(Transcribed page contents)
◆ ◆ ◆ ◆ ◆ ◆ ◆
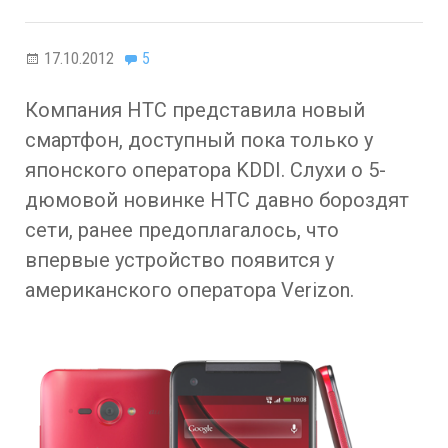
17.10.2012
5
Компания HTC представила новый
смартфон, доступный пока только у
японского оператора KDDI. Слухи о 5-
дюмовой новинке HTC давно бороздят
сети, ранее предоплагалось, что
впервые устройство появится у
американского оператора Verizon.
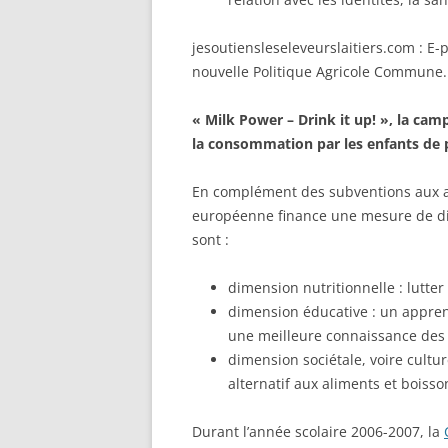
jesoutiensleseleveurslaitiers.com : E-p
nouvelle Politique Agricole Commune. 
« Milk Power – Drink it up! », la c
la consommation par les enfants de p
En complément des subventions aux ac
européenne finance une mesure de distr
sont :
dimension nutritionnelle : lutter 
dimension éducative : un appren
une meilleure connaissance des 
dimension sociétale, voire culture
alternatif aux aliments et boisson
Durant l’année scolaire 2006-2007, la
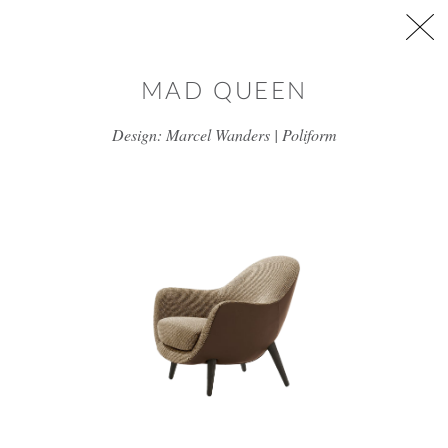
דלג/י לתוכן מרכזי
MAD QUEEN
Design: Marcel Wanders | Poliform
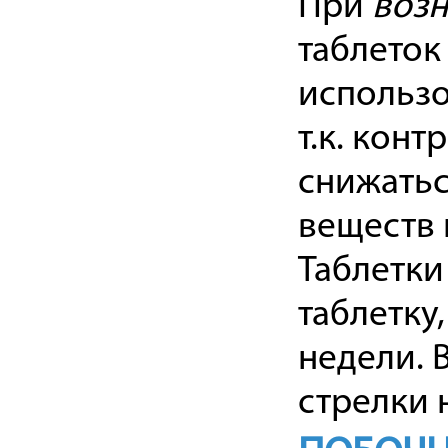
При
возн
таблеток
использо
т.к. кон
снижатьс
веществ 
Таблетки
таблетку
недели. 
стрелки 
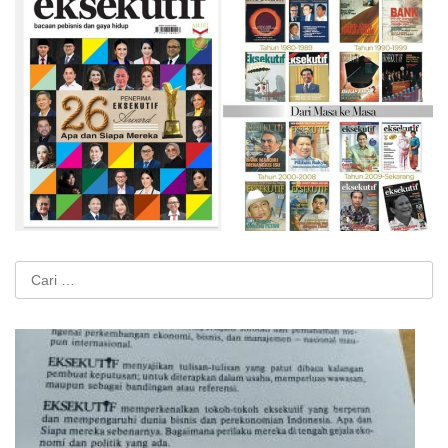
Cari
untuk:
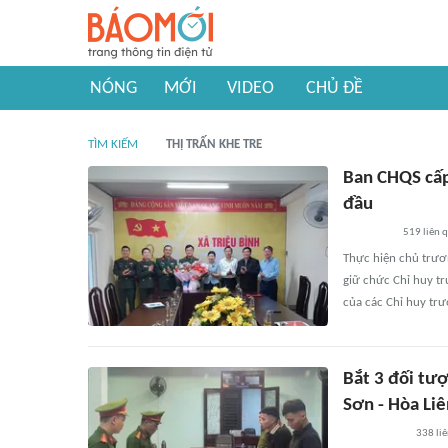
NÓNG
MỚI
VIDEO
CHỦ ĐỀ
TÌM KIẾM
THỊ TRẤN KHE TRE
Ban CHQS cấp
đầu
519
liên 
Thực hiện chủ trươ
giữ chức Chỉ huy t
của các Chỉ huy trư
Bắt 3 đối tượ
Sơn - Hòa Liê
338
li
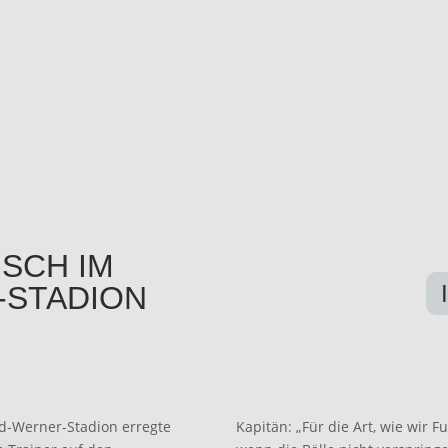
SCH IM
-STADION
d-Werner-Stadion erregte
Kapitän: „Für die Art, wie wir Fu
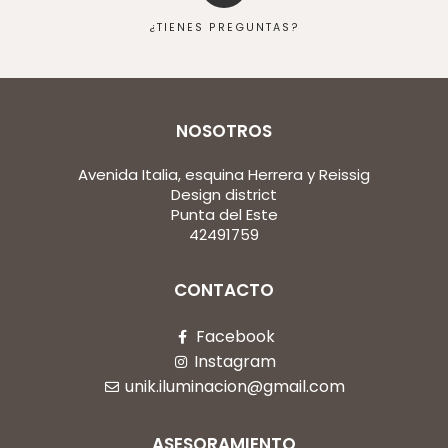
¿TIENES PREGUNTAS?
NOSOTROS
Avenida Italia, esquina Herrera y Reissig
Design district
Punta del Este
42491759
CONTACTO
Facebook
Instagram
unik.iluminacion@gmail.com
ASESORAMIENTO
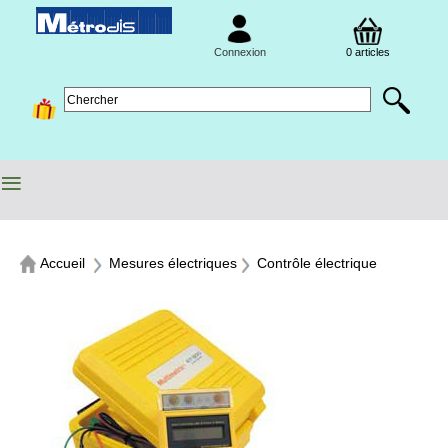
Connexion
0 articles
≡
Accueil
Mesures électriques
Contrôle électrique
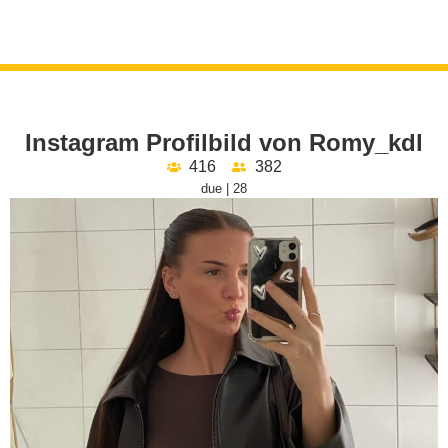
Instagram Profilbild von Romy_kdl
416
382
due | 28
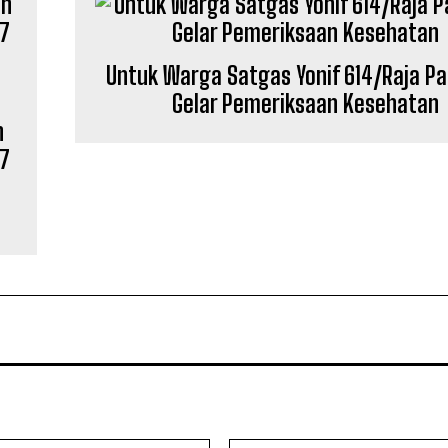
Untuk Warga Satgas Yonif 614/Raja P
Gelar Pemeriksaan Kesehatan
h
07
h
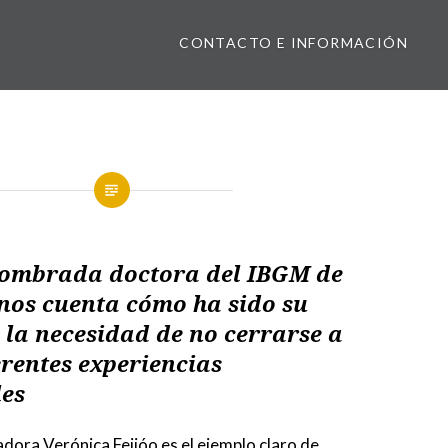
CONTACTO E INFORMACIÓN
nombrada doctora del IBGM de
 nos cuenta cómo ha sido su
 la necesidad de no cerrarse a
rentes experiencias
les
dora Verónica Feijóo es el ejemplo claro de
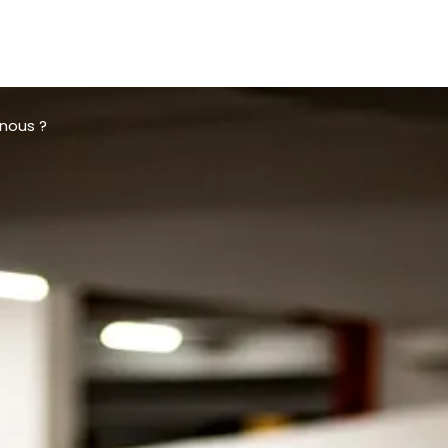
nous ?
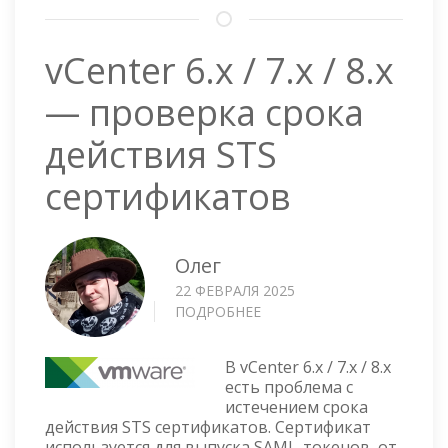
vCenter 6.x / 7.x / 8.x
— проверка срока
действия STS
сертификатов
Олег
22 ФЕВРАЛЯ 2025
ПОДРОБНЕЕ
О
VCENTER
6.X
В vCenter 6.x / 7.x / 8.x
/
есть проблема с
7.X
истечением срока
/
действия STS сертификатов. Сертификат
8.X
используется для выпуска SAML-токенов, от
◆ ◆ ◆ ◆ ◆ ◆ ◆
▸ **Description of the task**
Which lines in the records contain the word "Design"? Copy each one.

▸ **Result of the exercise**
Design: Marcel Wanders | Poliform
Design district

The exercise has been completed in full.